Ayant recueillis des informations
auprès des prostituées, l’auteur Béat note que « l’idée communément admise
relative au refus d’usage du condom est que les hommes y sont réticents » (p39) et « il y a chez
les femmes un blocage suscité par la répulsion à accueillir dans son corps un
élément plastique pour lequel elles ne
savent pas très bien quelles en seraient les retombées ». Pour les
hommes, le condom représente une limitation au plaisir, et une frustration
certaine du fait du dépôt du sperme hors du vagin féminin lors d’un rapport
sexuel, et laisse un sentiment inachevé. Une des justifications principales alléguées,
à savoir la diminution du plaisir, se rattache aussi à toute conception
traditionnelle du rapport sexuel ; celui-ci a pour but soit la
procréation, soit la jouissance.
Dans le cadre du rapport de type
prostitutionnel, il s’agit pour l’homme de jouissance, d’exprimer, en
satisfaisant un besoin biologique, sa virilité, en se servant de la femme,
utilisée alors par lui comme support. Il exprime à travers sa virilité toute se
vigueur, et l’acte sexuel devrait être un acte complet. Il est en fait perçu
comme un combat dans lequel l’homme devrait manifester sa domination, sa
supériorité vis-à-vis de la femme. Celle-ci passe nécessairement par le fait
d’arriver à un orgasme accompli, et une éjaculation directe dans le sein de la
partenaire. A cause de cette image sociale, de cette conception du rapport
sexuel, le port du préservatif -qui bloque totalement une éjaculation dans le
vagin de la partenaire - s’oppose à cette réalisation. Il y a une réticence et
une frustration chez l’homme à voir son « précieux » liquide séminal
se répandre hors du vagin de sa partenaire, cela relève du gaspillage ou une
perte frustrante. Le condom court-circuit le
déroulement normal du rapport sexuel et laisse à l’individu un sentiment
d’inachevé, de non accomplissement totale et à l’opposé de ce qu’il
rechercherait en allant chez la prostituée.

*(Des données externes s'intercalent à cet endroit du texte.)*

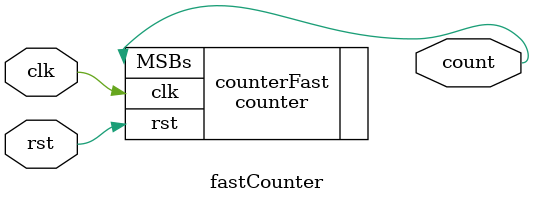
<source format=sv>
`timescale 1ns / 1ps


module fastCounter(
    input clk,
    input rst,
    output count
    );
    
    counter #(.N(4)) counterFast(
        .clk(clk),
        .rst(rst),
        .MSBs(count)
    );
endmodule

</source>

Dans le rapport sexuel, il y a
deux objectifs : exprimer la virilité de l’homme et permettre la procréation
pour la femme. Ainsi, il exprime la force physique de l’homme, sa virilité et
sa domination sur la femme. Pour la procréation, il permet d’élever la femme à
un statut de mère respectée et responsable dans la société traditionnelle. Le
rapport sexuel moderne se veut rapport
protégé des risques de contamination des MST et de maternité. Le condom
se présente comme une innovation contribuant à un certain développement de nos
populations en les protégeant des MST et des maternités non désirées. Dans le même ordre d’idées, F. Perroux (1961
pp16) définit le développement
comme « une combinaison des
changements sociaux d’une population qui
la rende apte à faire croître cumulativement et durablement son produit réel et
global ». Alors, le condom devrait pouvoir s’y inscrire en tant que
facteur de changement des comportements
sociaux en vue du mieux être des populations. Il y aurait lieu de ne plus faire
« capoter » mais du faire porter au sein de la population à haut risque.
Bibliographie
- F.Perroux : Qu’est ce que le développement in Etudes, Janvier 1961
- Guy Rocher : Introduction à la sociologie générale, tome3, le changement social, Edition H.M.H, points, Ltée, 1968.